I was reading the September 2015 issue of the Monitor on Psychology when I came across an interview with Scott Barry Kaufman, Ph.D. discussing new ways to look at the concept of intelligence. His research has focused on what he calls “the engagement aspect of intellectual functioning.” I have given hundreds of IQ tests over the years and have witnessed the limitations of trying to predict achievement from the results. I often say that the young adults that I work with could arm wrestle over who has the highest IQ score. It doesn’t always mean as much as we think it should.

 

Dr. Kaufman then goes on to “. . . define intellect as the dynamic interplay of ability and engagement in the pursuit of personal goals.” For many young adults college is the first time that this definition has to become personally meaningful in order to graduate and have a career path.

 

Let’s look at the ingredients at what Dr.

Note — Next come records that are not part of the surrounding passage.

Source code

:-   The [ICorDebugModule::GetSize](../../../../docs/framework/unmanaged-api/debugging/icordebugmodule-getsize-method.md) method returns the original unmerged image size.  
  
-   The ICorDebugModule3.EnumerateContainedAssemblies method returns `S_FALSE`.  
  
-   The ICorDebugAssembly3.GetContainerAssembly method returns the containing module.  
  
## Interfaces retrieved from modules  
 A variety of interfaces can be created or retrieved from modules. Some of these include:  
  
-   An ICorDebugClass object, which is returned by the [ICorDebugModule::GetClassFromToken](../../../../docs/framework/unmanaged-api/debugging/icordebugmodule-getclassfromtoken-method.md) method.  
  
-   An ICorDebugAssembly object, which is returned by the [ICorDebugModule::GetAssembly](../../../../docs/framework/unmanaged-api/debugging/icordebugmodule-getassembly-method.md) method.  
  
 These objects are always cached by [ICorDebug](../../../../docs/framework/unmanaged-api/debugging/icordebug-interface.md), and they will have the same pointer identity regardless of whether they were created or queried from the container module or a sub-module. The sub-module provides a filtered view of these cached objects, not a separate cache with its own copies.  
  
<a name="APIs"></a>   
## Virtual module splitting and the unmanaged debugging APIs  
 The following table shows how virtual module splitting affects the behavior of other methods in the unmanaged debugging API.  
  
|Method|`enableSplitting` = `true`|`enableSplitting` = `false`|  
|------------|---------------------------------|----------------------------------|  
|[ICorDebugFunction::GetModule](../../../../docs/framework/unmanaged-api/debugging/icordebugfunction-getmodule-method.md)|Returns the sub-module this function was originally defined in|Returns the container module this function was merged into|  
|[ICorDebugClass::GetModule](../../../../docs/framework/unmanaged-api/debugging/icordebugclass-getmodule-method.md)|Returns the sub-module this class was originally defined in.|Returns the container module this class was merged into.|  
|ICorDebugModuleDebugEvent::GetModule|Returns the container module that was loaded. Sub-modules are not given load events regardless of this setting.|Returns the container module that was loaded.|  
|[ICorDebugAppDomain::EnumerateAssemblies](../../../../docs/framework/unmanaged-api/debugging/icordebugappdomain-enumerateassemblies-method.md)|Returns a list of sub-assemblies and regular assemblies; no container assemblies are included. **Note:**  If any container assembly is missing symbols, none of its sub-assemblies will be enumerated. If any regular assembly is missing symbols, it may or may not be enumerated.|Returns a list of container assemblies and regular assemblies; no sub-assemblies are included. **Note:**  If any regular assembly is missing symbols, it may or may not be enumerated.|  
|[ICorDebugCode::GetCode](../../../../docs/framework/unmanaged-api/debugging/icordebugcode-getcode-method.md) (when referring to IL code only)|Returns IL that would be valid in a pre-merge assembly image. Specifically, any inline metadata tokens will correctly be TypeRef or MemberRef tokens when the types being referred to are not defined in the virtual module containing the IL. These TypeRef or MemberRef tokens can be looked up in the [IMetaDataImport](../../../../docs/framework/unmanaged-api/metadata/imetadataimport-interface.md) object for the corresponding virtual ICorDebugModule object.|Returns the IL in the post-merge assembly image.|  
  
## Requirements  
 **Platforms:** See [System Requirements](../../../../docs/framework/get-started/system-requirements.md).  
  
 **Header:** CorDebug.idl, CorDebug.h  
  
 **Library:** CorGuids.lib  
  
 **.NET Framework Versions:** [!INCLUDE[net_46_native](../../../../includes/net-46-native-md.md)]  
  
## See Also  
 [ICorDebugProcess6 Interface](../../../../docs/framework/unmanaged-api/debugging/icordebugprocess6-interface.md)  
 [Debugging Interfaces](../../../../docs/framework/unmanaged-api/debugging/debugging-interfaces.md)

Kaufman calls “personal intelligence”: ability, engagement, and personal goals. Many young adults assume that they have ability as they have always been told all of their lives how smart they are. Ability is much more than good verbal or visual-spatial skills. Good executive functioning is necessary in order to direct basic abilities. There needs to be a plan, decisions made, impulses tempered, much like a fine-tuned orchestra in order to have that good brain be effective in problem-solving.

 

Engagement is the second ingredient. It is very difficult for young adults who may have enjoyed learning but never liked school to complete a college degree. These young adults often teach their parents how little they have control. I have seen many a parent insist that the young adult enroll in classes that were barely attended because the young person had no engagement in the process. The parents often do not find out about the lack of investment until the semester is over and time and money are wasted, once again. Young people are told to “find their passion” which sounds ridiculous and/or hollow if they don’t know what it means to engage.

 

Engagement looks like finding a topic of interest and turning it into a research paper for a class. It is the young person who is told to get a job and actually gets one. (Others who are not engaged are always looking for a job but never finding one). Engagement is seen in the student who watches videos about health care policies because she is interested and wants to know more before meeting with that professor who has it as a specialty. The young man who worked the scoreboard in junior high school now works the scoreboard for professional hockey teams. As a youngster, he became engaged in a pastime that continues to pay dividends 20 years later! Go figure!

 

Let’s go back to the definition which includes the phrase “dynamic interplay.” Personal goals, the third ingredient of Dr. Kaufman’s definition of intellect, evolve over time whether out of necessity to pay bills, for example; and/or, out of satisfaction and gratification in one’s own efforts. In my work with complicated launchings, it can take a long time for the young adult to determine real personal goals, not just the generic goals presented by society and parents. When you can observe all of the ingredients coming together, you often hear a sigh of relief because you know that he or she will figure it out. We don’t know what it will look like, but like the rest of us, they will figure it out.